[USING THE INFORMATION]:
1 - Could you reproduce, word for word, the part of the Manifest Destiny article that opens with the words containing "Written by Eva" and closes with "Morning News, 1845."?
2 - Which lines of the entries contain the string "soft"? Select each of them and copy it out in full.

[DOCUMENT EXCERPT]:
Content starts

Written by Eva Beere
“And that claim is by the right of our manifest destiny to overspread and to possess the whole of the continent which Providence has given us for the development of the great experiment of liberty and federated self-government entrusted to us.”
–John L. O’Sullivan, New York Morning News, 1845.
‘Manifest Destiny’. This phrase was first coined by newspaper editor John O’Sullivan in 1845, articulating the belief in America’s divinely destined mission to expand westwards and spread democracy across the continent. Writing in support of the annexation of Texas and the acquisition of the Oregon Territory, O’Sullivan finally put a long-standing, but previously vague American ideology into words. The belief behind Manifest Destiny had been present from the founding of the United States in 1776, and once articulated by O’Sullivan, was used to justify a series of violent land grabs, from the brutal removal of Native American tribes from occupied territories to the war with Mexico to the occupation of Cuba. What started as a means to expand American territory westwards has seeped into the nation’s heart and continues to justify much of America’s current-day foreign policy.
The inception of Manifest Destiny can be traced back to the Treaty of Paris in 1783 which recognised the United States as an independent nation, thus concluding the American Revolution. The treaty was surprisingly generous, whereby Britain ceded a vast majority of land known as the Northwestern territory to the United States, including the present-day states of Ohio, Michigan, Indiana, Illinois, Wisconsin and parts of Minnesota, doubling the size of the colonies. By defining the clear boundaries of United States territory, the Treaty set the groundwork for future westward expansion by stipulating that the Western boundary would be open for navigation by American and British forces. In this way, the three American negotiators John Adams, Benjamin Franklin, and John Jay established the United States on an inherent contradiction; the United States arose as a nation free from European colonial rule, but also as one destined by God to expand westwards and overseas.

Content ends

[Saved data entries]
Content starts

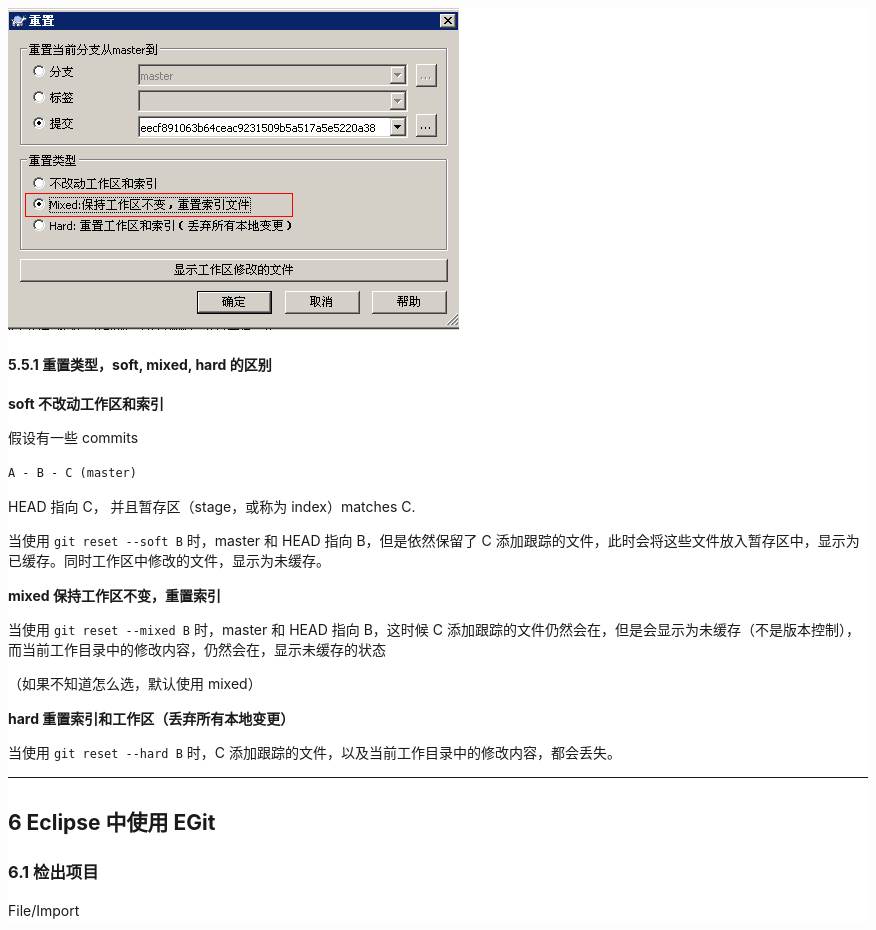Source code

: ![5_5_2.png](/uploads/post_img/2016/02/git_and_gitlab_guide/5_5_2.png "")

#### 5.5.1 重置类型，soft, mixed, hard 的区别


**soft 不改动工作区和索引**

假设有一些 commits

    A - B - C (master)

HEAD 指向 C， 并且暂存区（stage，或称为 index）matches C.

当使用 `git reset --soft B` 时，master 和 HEAD 指向 B，但是依然保留了 C 添加跟踪的文件，此时会将这些文件放入暂存区中，显示为已缓存。同时工作区中修改的文件，显示为未缓存。

**mixed 保持工作区不变，重置索引**

当使用 `git reset --mixed B` 时，master 和 HEAD 指向 B，这时候 C 添加跟踪的文件仍然会在，但是会显示为未缓存（不是版本控制），而当前工作目录中的修改内容，仍然会在，显示未缓存的状态

（如果不知道怎么选，默认使用 mixed）

**hard 重置索引和工作区（丢弃所有本地变更）**

当使用 `git reset --hard B` 时，C 添加跟踪的文件，以及当前工作目录中的修改内容，都会丢失。

-----

## 6 Eclipse 中使用 EGit

### 6.1 检出项目

File/Import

Content ends

[TASK RESPONSES]:
1 -
Written by Eva Beere
“And that claim is by the right of our manifest destiny to overspread and to possess the whole of the continent which Providence has given us for the development of the great experiment of liberty and federated self-government entrusted to us.”
–John L. O’Sullivan, New York Morning News, 1845.

2 -
#### 5.5.1 重置类型，soft, mixed, hard 的区别
**soft 不改动工作区和索引**
当使用 `git reset --soft B` 时，master 和 HEAD 指向 B，但是依然保留了 C 添加跟踪的文件，此时会将这些文件放入暂存区中，显示为已缓存。同时工作区中修改的文件，显示为未缓存。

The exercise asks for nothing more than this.